February is Heart Health Month
Our modern lifestyle has resulted in less exercise, less healthy diets, and a desire for a quick fix solution. This creates the perfect environment for heart disease and its debilitating impacts to be felt in people in their 20s and older.
February is heart health month across North America and we urge you to share, Tweet, and email this post to your family, friends, and colleagues. Help yourself and others – take charge of your heart health today for a healthier tomorrow.
Heart Disease Risk Factors
Take the time to learn about these risk factors and think hard about your current lifestyle. Remember, your health and immune system are in your hands – keeping your body healthy and looking after your immune system can go a long way in keeping heart disease and cardiovascular risk factors under control.
- High blood pressure. High blood pressure is a dangerous condition that can be brought on by stress, obesity, lack of exercise, poor diet, and other genetic risk factors. Know your blood pressure and if it is high – take steps to get it under control.
- High cholesterol. So many Americans are living with high cholesterol – without even knowing it. Diabetes, obesity, lack of exercise, and a poor diet are all contributing factors to developing high cholesterol.
- Smoking. Smoking is not good for anyone – plain and simple. Along with contributing to lung and other cancers, smoking damages blood vessels, contributing to heart disease.
- Obesity. The more weight we carry, the more stress there is on the heart. With more than 1 in 3 American adults and 1 in 6 children aged 2 to 19 living with obesity – it’s time to make some lifestyle changes.
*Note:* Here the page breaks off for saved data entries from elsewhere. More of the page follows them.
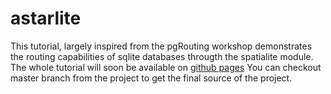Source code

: astarlite
=========

This tutorial, largely inspired from the pgRouting workshop demonstrates the routing capabilities of sqlite databases througth the spatialite module.
The whole tutorial will soon be available on [github pages](http://astarlite.github.io)
You can checkout master branch from the project to get the final source of the project.
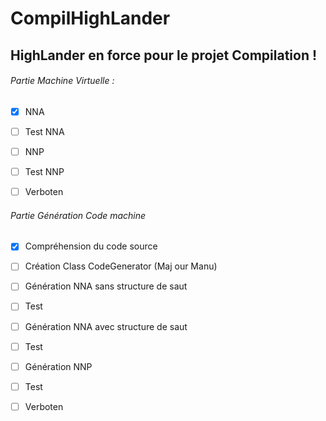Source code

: # CompilHighLander
## HighLander en force pour le projet Compilation !


###### Partie Machine Virtuelle :


- [x] NNA
- [ ] Test NNA

- [ ] NNP
- [ ] Test NNP

- [ ] Verboten


###### Partie Génération Code machine


- [x] Compréhension du code source
- [ ] Création Class CodeGenerator (Maj our Manu)
- [ ] Génération NNA sans structure de saut
- [ ] Test
- [ ] Génération NNA avec structure de saut
- [ ] Test

- [ ] Génération NNP
- [ ] Test

- [ ] Verboten


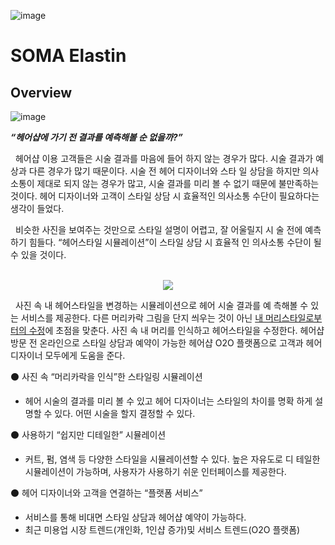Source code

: ![image](https://user-images.githubusercontent.com/47529632/86557814-4f9c5f80-bf92-11ea-8670-5f481a467e00.png)

# SOMA Elastin


## Overview

![image](https://user-images.githubusercontent.com/47529632/86557885-94c09180-bf92-11ea-9477-d8423468bb33.png)


***“헤어샵에 가기 전 결과를 예측해볼 순 없을까?”***

&nbsp; 헤어샵 이용 고객들은 시술 결과를 마음에 들어 하지 않는 경우가 많다.
시술 결과가 예상과 다른 경우가 많기 때문이다. 시술 전 헤어 디자이너와 스타
일 상담을 하지만 의사소통이 제대로 되지 않는 경우가 많고, 시술 결과를 미리
볼 수 없기 때문에 불만족하는 것이다. 헤어 디자이너와 고객이 스타일 상담 시
효율적인 의사소통 수단이 필요하다는 생각이 들었다.

&nbsp; 비슷한 사진을 보여주는 것만으로 스타일 설명이 어렵고, 잘 어울릴지 시
술 전에 예측하기 힘들다. “헤어스타일 시뮬레이션”이 스타일 상담 시 효율적
인 의사소통 수단이 될 수 있을 것이다.

<br/>

<center><img src="https://user-images.githubusercontent.com/47529632/86558052-3647e300-bf93-11ea-8e3a-b69ceb77ebac.png"></center>

&nbsp; 사진 속 내 헤어스타일을 변경하는 시뮬레이션으로 헤어 시술 결과를 예
측해볼 수 있는 서비스를 제공한다. 다른 머리카락 그림을 단지 씌우는 것이 아닌 <U>내 머리스타일로부터의 수정</U>에 초점을 맞춘다. 사진 속 내 머리를 인식하고 헤어스타일을 수정한다. 헤어샵 방문 전 온라인으로 스타일 상담과 예약이 가능한 헤어샵 O2O 플랫폼으로 고객과 헤어디자이너 모두에게 도움을 준다.

⚫ 사진 속 “머리카락을 인식”한 스타일링 시뮬레이션
- 헤어 시술의 결과를 미리 볼 수 있고 헤어 디자이너는 스타일의 차이를 명확
하게 설명할 수 있다. 어떤 시술을 할지 결정할 수 있다.

⚫ 사용하기 “쉽지만 디테일한” 시뮬레이션
- 커트, 펌, 염색 등 다양한 스타일을 시뮬레이션할 수 있다. 높은 자유도로 디
테일한 시뮬레이션이 가능하며, 사용자가 사용하기 쉬운 인터페이스를 제공한다.

⚫ 헤어 디자이너와 고객을 연결하는 “플랫폼 서비스”
- 서비스를 통해 비대면 스타일 상담과 헤어샵 예약이 가능하다.
- 최근 미용업 시장 트렌드(개인화, 1인샵 증가)및 서비스 트렌드(O2O 플랫폼)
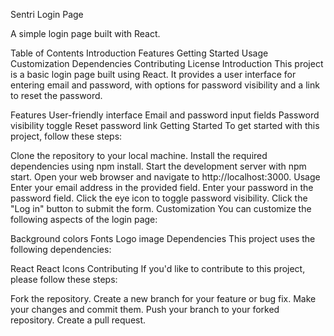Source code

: Sentri Login Page


A simple login page built with React.

Table of Contents
Introduction
Features
Getting Started
Usage
Customization
Dependencies
Contributing
License
Introduction
This project is a basic login page built using React. It provides a user interface for entering email and password, with options for password visibility and a link to reset the password.

Features
User-friendly interface
Email and password input fields
Password visibility toggle
Reset password link
Getting Started
To get started with this project, follow these steps:

Clone the repository to your local machine.
Install the required dependencies using npm install.
Start the development server with npm start.
Open your web browser and navigate to http://localhost:3000.
Usage
Enter your email address in the provided field.
Enter your password in the password field.
Click the eye icon to toggle password visibility.
Click the "Log in" button to submit the form.
Customization
You can customize the following aspects of the login page:

Background colors
Fonts
Logo image
Dependencies
This project uses the following dependencies:

React
React Icons
Contributing
If you'd like to contribute to this project, please follow these steps:

Fork the repository.
Create a new branch for your feature or bug fix.
Make your changes and commit them.
Push your branch to your forked repository.
Create a pull request.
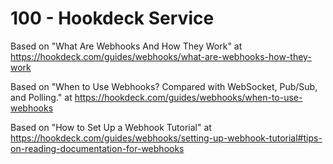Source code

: # 100 - Hookdeck Service

Based on "What Are Webhooks And How They Work" at https://hookdeck.com/guides/webhooks/what-are-webhooks-how-they-work

Based on "When to Use Webhooks? Compared with WebSocket, Pub/Sub, and Polling." at https://hookdeck.com/guides/webhooks/when-to-use-webhooks

Based on "How to Set Up a Webhook Tutorial" at https://hookdeck.com/guides/webhooks/setting-up-webhook-tutorial#tips-on-reading-documentation-for-webhooks

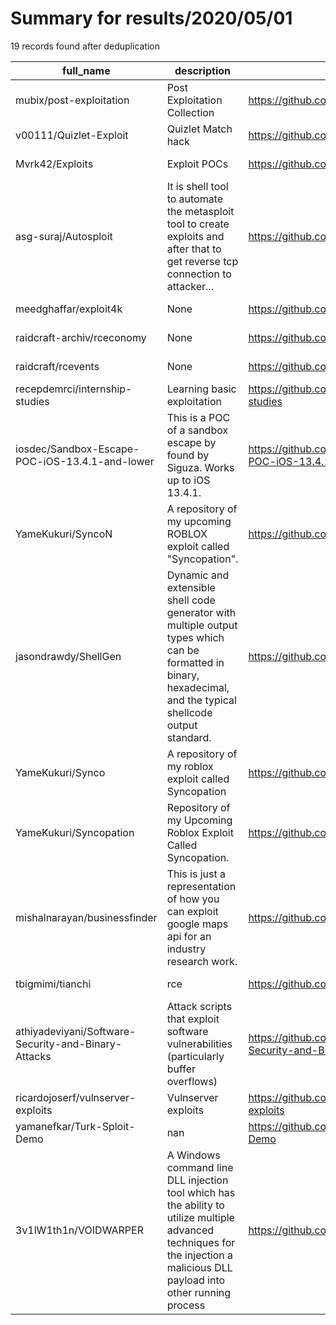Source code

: 
# Summary for results/2020/05/01
    
19 records found after deduplication

| full_name | description | html_url | matched_list | matched_count | pushed_at | size | stargazers_count | language | forks_count | vul_ids |
|-----------------------------------------------------|------------------------------------------------------------------------------------------------------------------------------------------------------------------------------|------------------------------------------------------------------------|---------------------------------------------|-----------------|---------------------------|--------|--------------------|-------------|---------------|-----------|
| mubix/post-exploitation | Post Exploitation Collection | https://github.com/mubix/post-exploitation | ['exploit'] | 1 | 2020-05-01 17:31:34+00:00 | 15334 | 1434 | C | 353 | [] |
| v00111/Quizlet-Exploit | Quizlet Match hack | https://github.com/v00111/Quizlet-Exploit | ['exploit'] | 1 | 2020-05-01 07:33:50+00:00 | 34 | 0 | | 0 | [] |
| Mvrk42/Exploits | Exploit POCs | https://github.com/Mvrk42/Exploits | ['exploit'] | 1 | 2020-05-01 22:47:30+00:00 | 3 | 0 | Python | 1 | [] |
| asg-suraj/Autosploit | It is shell tool to automate the metasploit tool to create exploits and after that to get reverse tcp connection to attacker... | https://github.com/asg-suraj/Autosploit | ['exploit', 'metasploit module OR payload'] | 2 | 2020-05-01 17:29:35+00:00 | 3 | 0 | Shell | 1 | [] |
| meedghaffar/exploit4k | None | https://github.com/meedghaffar/exploit4k | ['exploit'] | 1 | 2020-05-01 15:46:29+00:00 | 0 | 0 | | 0 | [] |
| raidcraft-archiv/rceconomy | None | https://github.com/raidcraft-archiv/rceconomy | ['rce'] | 1 | 2020-05-01 11:38:18+00:00 | 166 | 0 | Java | 0 | [] |
| raidcraft/rcevents | None | https://github.com/raidcraft/rcevents | ['rce'] | 1 | 2020-05-01 11:29:47+00:00 | 18 | 0 | Java | 0 | [] |
| recepdemrci/internship-studies | Learning basic exploitation | https://github.com/recepdemrci/internship-studies | ['exploit'] | 1 | 2020-05-01 10:41:49+00:00 | 195 | 0 | C | 0 | [] |
| iosdec/Sandbox-Escape-POC-iOS-13.4.1-and-lower | This is a POC of a sandbox escape by found by Siguza. Works up to iOS 13.4.1. | https://github.com/iosdec/Sandbox-Escape-POC-iOS-13.4.1-and-lower | ['exploit'] | 1 | 2020-05-01 09:02:24+00:00 | 474 | 2 | Objective-C | 1 | [] |
| YameKukuri/SyncoN | A repository of my upcoming ROBLOX exploit called "Syncopation". | https://github.com/YameKukuri/SyncoN | ['exploit'] | 1 | 2020-05-01 05:48:40+00:00 | 2 | 0 | | 0 | [] |
| jasondrawdy/ShellGen | Dynamic and extensible shell code generator with multiple output types which can be formatted in binary, hexadecimal, and the typical shellcode output standard. | https://github.com/jasondrawdy/ShellGen | ['shellcode'] | 1 | 2020-05-01 21:12:13+00:00 | 70 | 16 | C# | 4 | [] |
| YameKukuri/Synco | A repository of my roblox exploit called Syncopation | https://github.com/YameKukuri/Synco | ['exploit'] | 1 | 2020-05-01 05:43:07+00:00 | 1 | 0 | | 0 | [] |
| YameKukuri/Syncopation | Repository of my Upcoming Roblox Exploit Called Syncopation. | https://github.com/YameKukuri/Syncopation | ['exploit'] | 1 | 2020-05-01 05:37:45+00:00 | 0 | 0 | | 0 | [] |
| mishalnarayan/businessfinder | This is just a representation of how you can exploit google maps api for an industry research work. | https://github.com/mishalnarayan/businessfinder | ['exploit'] | 1 | 2020-05-01 03:22:21+00:00 | 41 | 1 | Python | 1 | [] |
| tbigmimi/tianchi | rce | https://github.com/tbigmimi/tianchi | ['rce'] | 1 | 2020-05-01 06:52:41+00:00 | 2206 | 0 | | 0 | [] |
| athiyadeviyani/Software-Security-and-Binary-Attacks | Attack scripts that exploit software vulnerabilities (particularly buffer overflows) | https://github.com/athiyadeviyani/Software-Security-and-Binary-Attacks | ['exploit'] | 1 | 2020-05-01 15:51:45+00:00 | 2830 | 0 | Shell | 0 | [] |
| ricardojoserf/vulnserver-exploits | Vulnserver exploits | https://github.com/ricardojoserf/vulnserver-exploits | ['exploit'] | 1 | 2020-05-01 20:44:40+00:00 | 452 | 7 | Python | 3 | [] |
| yamanefkar/Turk-Sploit-Demo | nan | https://github.com/yamanefkar/Turk-Sploit-Demo | ['sploit'] | 1 | 2020-05-01 15:47:02+00:00 | 10728 | 6 | PHP | 6 | [] |
| 3v1lW1th1n/VOIDWARPER | A Windows command line DLL injection tool which has the ability to utilize multiple advanced techniques for the injection a malicious DLL payload into other running process | https://github.com/3v1lW1th1n/VOIDWARPER | ['command injection'] | 1 | 2020-05-01 22:56:32+00:00 | 4 | 2 | nan | 0 | [] |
- Diabetes. Diabetes can cause sugar to accumulate in the blood, this causes damage to the blood vessels and nerves that control the heart muscle. If you have diabetes, ensure you’re doing everything you can to keep it under control and are following the healthy living guidelines provided to you by your healthcare team.
- Lack of physical activity. We don’t move as much as we used to. The days of walking or cycling to school, going for an evening walk, or participating in weekend sports are declining. Make sure you adhere to the CDC recommendations of a minimum of 150 minutes of moderate exercise a week. This is only five 30-minute walks or two 60-minute yoga classes and a short walk or five 30-minute swims at your local pool or five 30-minute games of tag, catch, ball, and hide and seek with your kids.
- Unhealthy eating. Because of our on the go society, many people turn to fast food, large restaurant portions, and frozen foods as their daily food choices. The high sodium levels in these foods has a direct correlation to increases in blood pressure and heart disease. Aim for five to seven servings of vegetables a day and look for easy recipes that you can batch cook on the weekend, setting you up for a week of homemade healthy eating.
We are not going to sugar coat these heart disease risk factors. The common thread for all of these is that they are completely within in our control – we urge you to eat healthy, get some daily exercise, to stop smoking, and to limit your stress. The trickle-down effect of these proactive lifestyle choice can be a reduction in heart disease risk and an overall healthier body and mind.
Take Control of your Heart Health: Learn More and Spread the Word
Yes, we’re coming off strong here – this is because apart from genetic predispositions – your heart health is 100% in your hands. You have easy access to the resources and facts on heart disease and now it’s up to you to be proactive.